F Murray Abraham with decades of theatre, an Oscar for Salieri and TV fame for his role in The Homecoming is a pleasure to watch, switching between enormous arrogance and devious manipulation. He enrages Martin and attempts to seduce his successful wife Gina who runs a large art gallery and is the only reasonable character among them. Meanwhile Jonathan Cullen as arts administrator and frustrated painter is particularly convincing as he desperately proffers his mobile with images of his work for Gina’s approval. What sort of things to you paint? ‘Oh…Moods’ he says, trying to sound casual.

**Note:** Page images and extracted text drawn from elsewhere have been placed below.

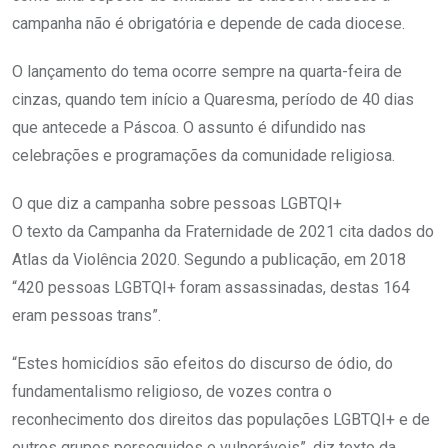
campanha não é obrigatória e depende de cada diocese.
O lançamento do tema ocorre sempre na quarta-feira de
cinzas, quando tem início a Quaresma, período de 40 dias
que antecede a Páscoa. O assunto é difundido nas
celebrações e programações da comunidade religiosa.
O que diz a campanha sobre pessoas LGBTQI+
O texto da Campanha da Fraternidade de 2021 cita dados do
Atlas da Violência 2020. Segundo a publicação, em 2018
“420 pessoas LGBTQI+ foram assassinadas, destas 164
eram pessoas trans”.
“Estes homicídios são efeitos do discurso de ódio, do
fundamentalismo religioso, de vozes contra o
reconhecimento dos direitos das populações LGBTQI+ e de
outros grupos perseguidos e vulneráveis”, diz texto da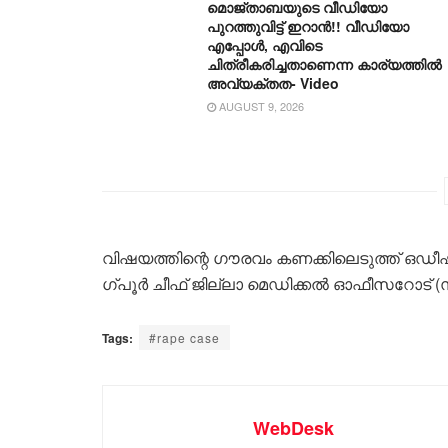
മൊജ്താബയുടെ വീഡിയോ
പുറത്തുവിട്ട് ഇറാൻ!! വീഡിയോ
എപ്പോൾ, എവിടെ
ചിത്രീകരിച്ചതാണെന്ന കാര്യത്തിൽ
അവ്യക്തത- Video
AUGUST 9, 2026
വി​ഷ​യത്തിന്റെ ഗൗ​ര​വം കണക്കിലെടുത്ത് ഒ​ഡീ​ഷ 
ഗ്പൂ​ർ ചീ​ഫ് ജി​ല്ലാ മെ​ഡി​ക്ക​ൽ ഓ​ഫീ​സ​റോ​ട് (സി​ഡ
Tags:
#rape case
WebDesk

Is Benjamin Ruben jealous of youth knocking at his door? Could the dreadful lines we hear from Martin’s play actually amount to something brilliant? Is living a creative act that can be ripped up or drowned in a pond should we so choose? And of course, uncertainty is the only certainty. The characters are entirely recognisable but the debates never seem to stray into exciting or unexpected territory. At times the naturalism, essential for the comedy to work is lost in stagy and heightened performances. The denouement when Martin emerges dripping from a pond with his laptop and the only hard copy of his play, hardly raised a snigger from an audience who began the show relishing every laugh.

Polly Sullivan’s set with an enormous cherry blossom at the centre is quite beautiful and if somewhat slight in scope, The Mentor is a charming eighty minute play, with sharply drawn characters and plenty of good lines.